I loved how the default alert was the musical Sosumi, supposedly a nose-thumb at my beloved Beatles’ Apple Corps, who stated in the agreement they reached on the name that Apple Computer couldn’t deal with anything musical.
And the kids loved it – they’d clamor to work on the Mac. Petted it, called it sweet names. We were smitten and decided to build a Mac computer lab. We had to fund it ourselves, but we didn’t care.
This was just around the time the newspaper business as a whole was going to Macs – all creative publishing businesses were. But the school district was big on Dells, so I had to call about 100 major newspapers across the country (this was the old days, and, yes, there were that many major newspapers, and more) to ask what they worked on. Every paper but one used Macs, and that one was changing over any day.
So we got approval, but no funds. Let the car washes begin! The privilege of working on Macs has been one of the biggest recruitment tools for high school journalism that I’ve seen.
A couple of years later, I bought my first (insanely expensive) personal Mac, a big, clunky beigey-white Power Mac. I loved it. Then Steve Jobs returned to Apple in 1997, and, low and behold, the iconic egg-like iMac in multiple colors was born. In 1998, I ordered what daughter Liz and I called “Barbie’s Dream Computer,” a hot pink one. The screen was in glorious living color. (I donated the Power Mac to a high school newspaper staff taught by a friend.)
John and I met online on the dream computer.
In 2003, I jumped the gun and got a 20-inch flatscreen crook-neck iMac and gave the dream computer to Liz. It was glorious until about 2004 when, just after the warranty ran out, I spilled coffee near it, and some got in the air holes for the fan. Shortly after that, the beautiful flat screen went black. Between the residual coffee and all the dog hair that my brother-in-law pulled out when he took it apart, we decided it wasn’t worth trying to fix, so I just bought another flat screen and hooked it up. It still worked fine despite looking strange.
I donated that one to Central when I started teaching there, since I got a new, smaller all-in-one iMac. We still have it – one of the old white ones, not the cool silver ones that came out right after we bought it. Long-term commitment on this one.

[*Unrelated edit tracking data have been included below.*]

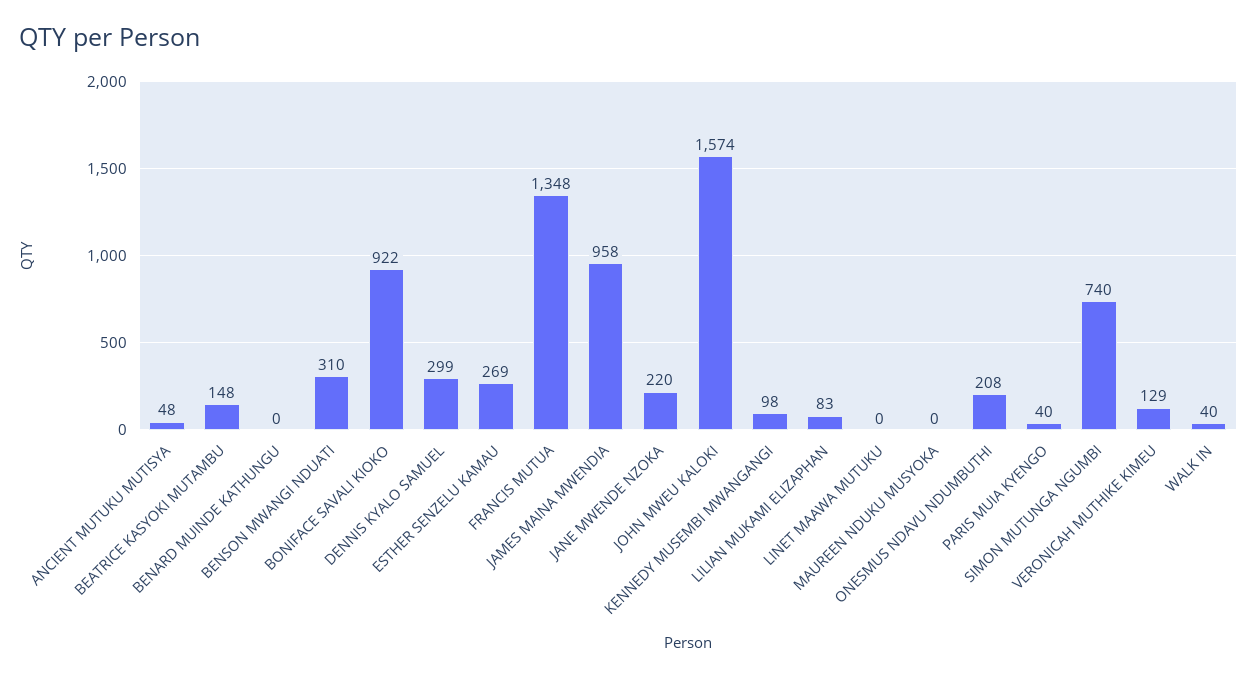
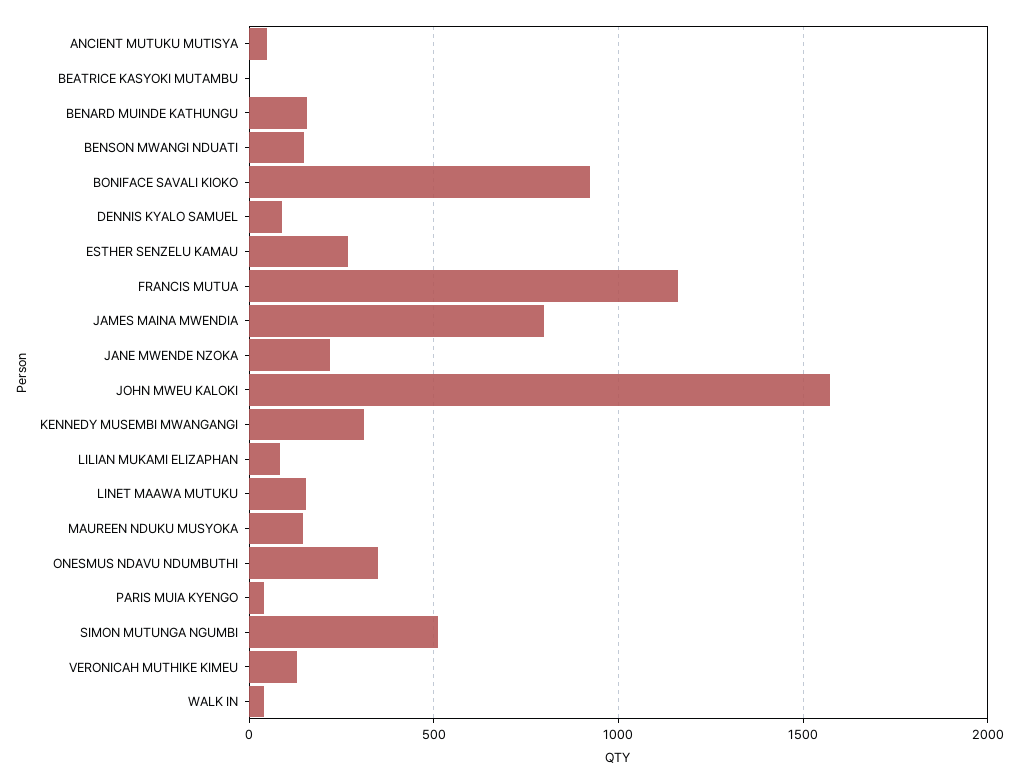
BEATRICE KASYOKI MUTAMBU: 148 -> 0
BENARD MUINDE KATHUNGU: 0 -> 150
BENSON MWANGI NDUATI: 310 -> 150
DENNIS KYALO SAMUEL: 299 -> 100
FRANCIS MUTUA: 1348 -> 1150
JAMES MAINA MWENDIA: 958 -> 800
KENNEDY MUSEMBI MWANGANGI: 98 -> 300
LINET MAAWA MUTUKU: 0 -> 150
MAUREEN NDUKU MUSYOKA: 0 -> 150
ONESMUS NDAVU NDUMBUTHI: 208 -> 350
SIMON MUTUNGA NGUMBI: 740 -> 500

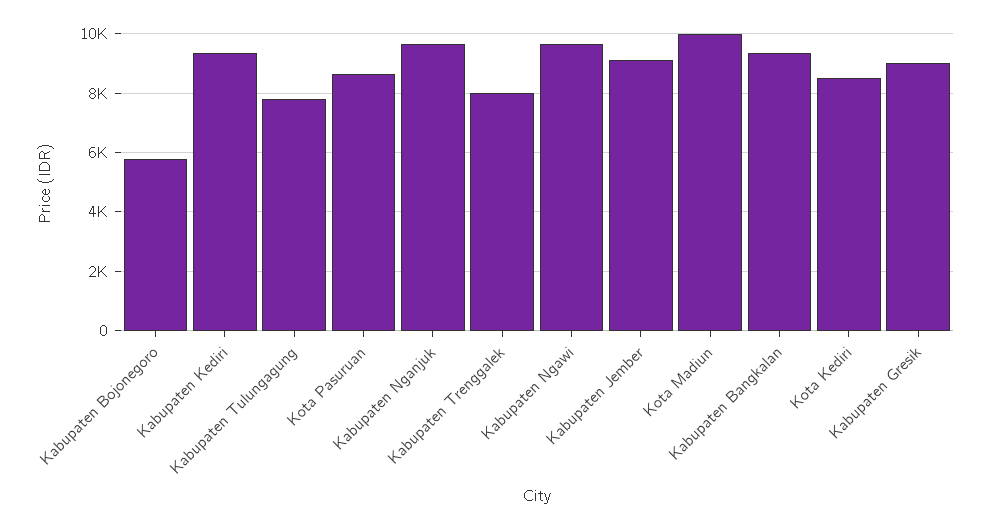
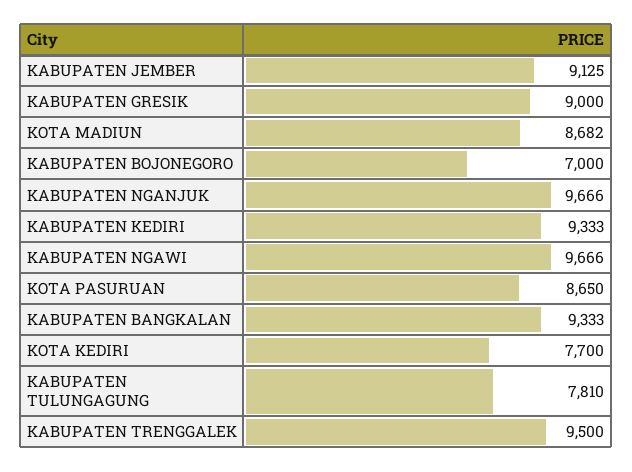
Kabupaten Bojonegoro: 5750 -> 7000
Kabupaten Trenggalek: 8000 -> 9500
Kota Madiun: 10000 -> 8682
Kota Kediri: 8500 -> 7700

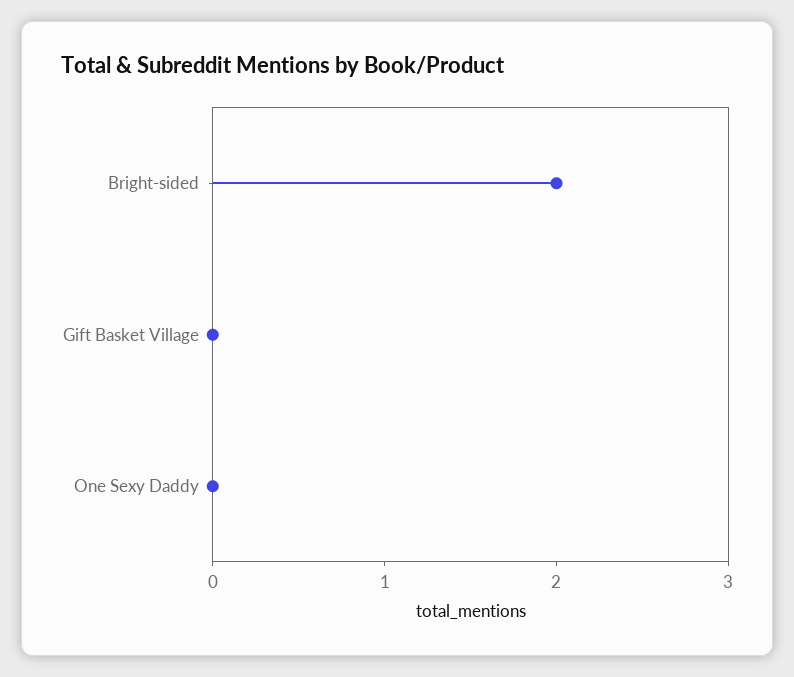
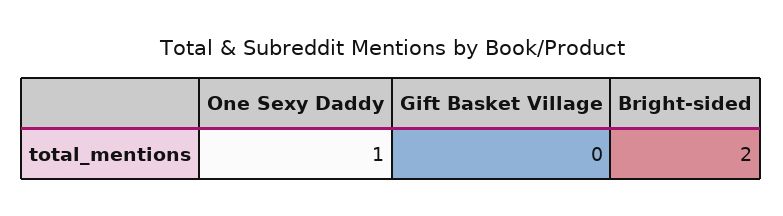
One Sexy Daddy: 0 -> 1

I’m typing this, however, on my 15-inch Macbook Pro. John even made the leap this year, from PC to a 13-inch Macbook Pro. (We’re no longer a mixed marriage.)
He likes to tease, but he’s encouraged me in Macdom, actually – he surprised me with a hot pink Nano when they were new, and after I filled it with songs, he surprised me with a second-generation, 32GB iPod Touch engraved on the back with our a line from our wedding song.
And this year, once Verizon got them, I finally got an iPhone. And, for back to school purposes, of course, an iPad 2. As the hubster likes to say, I have the “complete Mac collection.”
What can I say? Gotta love them apples.